Kate’s eyes snap open as she’s woken by a noise, something that doesn’t belong in their house. She sits up in bed and glances at the time on her Echo Dot. Two fifty-seven. It must have been the cat, but when she turns on the torch on her phone, she sees Lula curled up at the end of her bed.

Kate slips out of bed and steps into the hall, where she can see the light from Thomas’s room seeping through the gap in his door. She rushes over and opens it wider, relieved to find him sleeping soundly.

She makes her way downstairs, checking everything’s as it should be. There’s nothing out of the ordinary until she approaches the kitchen and hears a tap running. ‘Thomas?’ she calls, though she knows there’s no way he could have come down without her noticing.

Holding her breath, she makes her way into the kitchen, and sees the tap on full, water cascading into the sink. Kate rushes over to it and turns it off, scanning the room. She is alone. The windows and doors are locked.

Rushing upstairs, she opens Thomas’s door; he’s fast asleep, snoring gently. Kate nudges him awake. ‘Thomas?’

He mumbles and turns over, but his eyes stay closed.

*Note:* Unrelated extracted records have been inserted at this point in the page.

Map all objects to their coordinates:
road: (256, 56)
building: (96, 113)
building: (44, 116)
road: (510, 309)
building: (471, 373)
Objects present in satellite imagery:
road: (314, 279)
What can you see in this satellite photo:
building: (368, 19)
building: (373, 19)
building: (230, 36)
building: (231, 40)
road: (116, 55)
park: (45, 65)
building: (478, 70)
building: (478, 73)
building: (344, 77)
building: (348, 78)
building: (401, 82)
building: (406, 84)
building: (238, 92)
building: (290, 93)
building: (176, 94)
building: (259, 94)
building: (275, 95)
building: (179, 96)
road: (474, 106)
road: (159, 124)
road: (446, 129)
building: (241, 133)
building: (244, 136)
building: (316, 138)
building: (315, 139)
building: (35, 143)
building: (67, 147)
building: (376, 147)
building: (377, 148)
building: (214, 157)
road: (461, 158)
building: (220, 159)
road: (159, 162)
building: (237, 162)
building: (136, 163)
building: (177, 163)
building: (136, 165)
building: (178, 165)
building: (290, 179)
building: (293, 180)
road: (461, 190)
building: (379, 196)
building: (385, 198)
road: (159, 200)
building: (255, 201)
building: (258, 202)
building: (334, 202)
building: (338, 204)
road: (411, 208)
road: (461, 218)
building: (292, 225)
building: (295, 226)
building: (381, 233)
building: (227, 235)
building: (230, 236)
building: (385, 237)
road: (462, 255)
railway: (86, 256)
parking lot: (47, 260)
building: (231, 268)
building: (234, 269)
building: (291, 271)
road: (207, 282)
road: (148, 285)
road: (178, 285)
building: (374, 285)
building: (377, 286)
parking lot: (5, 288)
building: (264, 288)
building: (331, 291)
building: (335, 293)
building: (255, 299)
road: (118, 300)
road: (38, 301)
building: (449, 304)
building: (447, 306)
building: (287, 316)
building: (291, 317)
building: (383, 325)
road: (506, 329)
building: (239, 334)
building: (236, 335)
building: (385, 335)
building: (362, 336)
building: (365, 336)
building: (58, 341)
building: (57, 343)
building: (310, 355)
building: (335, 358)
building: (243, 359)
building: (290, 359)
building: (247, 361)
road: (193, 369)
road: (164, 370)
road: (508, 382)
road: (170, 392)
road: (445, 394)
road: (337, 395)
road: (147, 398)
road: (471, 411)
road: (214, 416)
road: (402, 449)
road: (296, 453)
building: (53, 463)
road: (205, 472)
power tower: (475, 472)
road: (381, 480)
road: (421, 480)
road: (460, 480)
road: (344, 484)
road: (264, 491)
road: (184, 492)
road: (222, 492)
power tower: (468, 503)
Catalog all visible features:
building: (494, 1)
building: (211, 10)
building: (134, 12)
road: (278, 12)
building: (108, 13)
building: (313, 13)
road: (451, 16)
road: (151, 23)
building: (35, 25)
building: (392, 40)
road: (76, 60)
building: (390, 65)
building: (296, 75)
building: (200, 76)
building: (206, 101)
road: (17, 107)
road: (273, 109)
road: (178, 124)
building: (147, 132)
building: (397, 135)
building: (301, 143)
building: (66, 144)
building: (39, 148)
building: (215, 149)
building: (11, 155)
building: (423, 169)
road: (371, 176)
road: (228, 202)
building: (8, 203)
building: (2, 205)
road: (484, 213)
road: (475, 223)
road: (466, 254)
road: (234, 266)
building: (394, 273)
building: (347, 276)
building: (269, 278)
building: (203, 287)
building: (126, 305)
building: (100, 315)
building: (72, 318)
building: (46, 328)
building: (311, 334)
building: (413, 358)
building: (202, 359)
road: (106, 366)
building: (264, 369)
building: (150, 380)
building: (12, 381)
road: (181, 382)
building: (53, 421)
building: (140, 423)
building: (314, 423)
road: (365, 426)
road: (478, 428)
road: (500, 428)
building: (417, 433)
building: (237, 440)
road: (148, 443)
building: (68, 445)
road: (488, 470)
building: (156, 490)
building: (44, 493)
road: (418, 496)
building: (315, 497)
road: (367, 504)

‘Sorry to wake you. Did you leave the tap running in the kitchen? Did you get up for water?’ Even as she asks this, she knows it’s not likely. Once Thomas is asleep nothing stirs him, and Kate always has to force him up in the morning.

Thomas rubs his eyes. ‘No. I’ve been sleeping.’

‘And you didn’t get up for anything at all?’

‘No. Why?’

‘Don’t worry. Go back to sleep.’

Back downstairs, Kate checks the front door again and the windows. She’d left her keys in Jamie’s flat, and now someone has been in her house.

Someone is sending her a message. And Kate’s sure this is only just the beginning.

TEN

SATURDAY 25 JANUARY

The moment dawn breaks, Kate is up, checking every room in the house again, making sure nothing else has been disturbed.

‘What are you doing, Mum?’ Thomas stands on the stairs, watching her.

‘Nothing. Just tidying,’ Kate says, affecting a casual tone, determined to hide her fear and anxiety. She will do whatever it takes to protect her son. But how long will she be able to do that when someone’s been in their house?

He shrugs and doesn’t question her, heading to the kitchen for breakfast.

They sit together at the table, even though Kate can’t stomach any food, and has to force herself to drink the coffee she’d normally relish in the morning. If she didn’t know before, then now it’s clear: someone knows she was with Jamie the night he died. And the fact that they’re not going to the police means there’s something worse they want for her.

Changing the locks is the first thing she needs to do.

The doorbell rings when Kate’s loading the dishwasher after breakfast. Cold fear slivers through her body; after the dead lilies and the tap left running, Kate knows there will be more. Plus it’s been exactly a week since she found Jamie’s body – is this the day the police will come for her?

She rushes to the living room window, but it’s Ellis’s car in the drive, not a police vehicle. With a mixture of relief and confusion, and dread because surely it’s only a matter of time, she heads to the door.

‘Hey,’ Ellis says. Dressed casually in jeans and a dark green hooded top, he leans in as if he’s about to hug her but Kate pulls back. She’s not going there. Any kind of physical contact with Ellis would be dangerous. ‘Everything okay?’ he asks.

‘You’re early.’

‘Is that a problem? I thought you appreciated my punctuality?’

But these are not normal times, and Kate doesn’t have the patience for this. ‘Have you got any keys to this house?’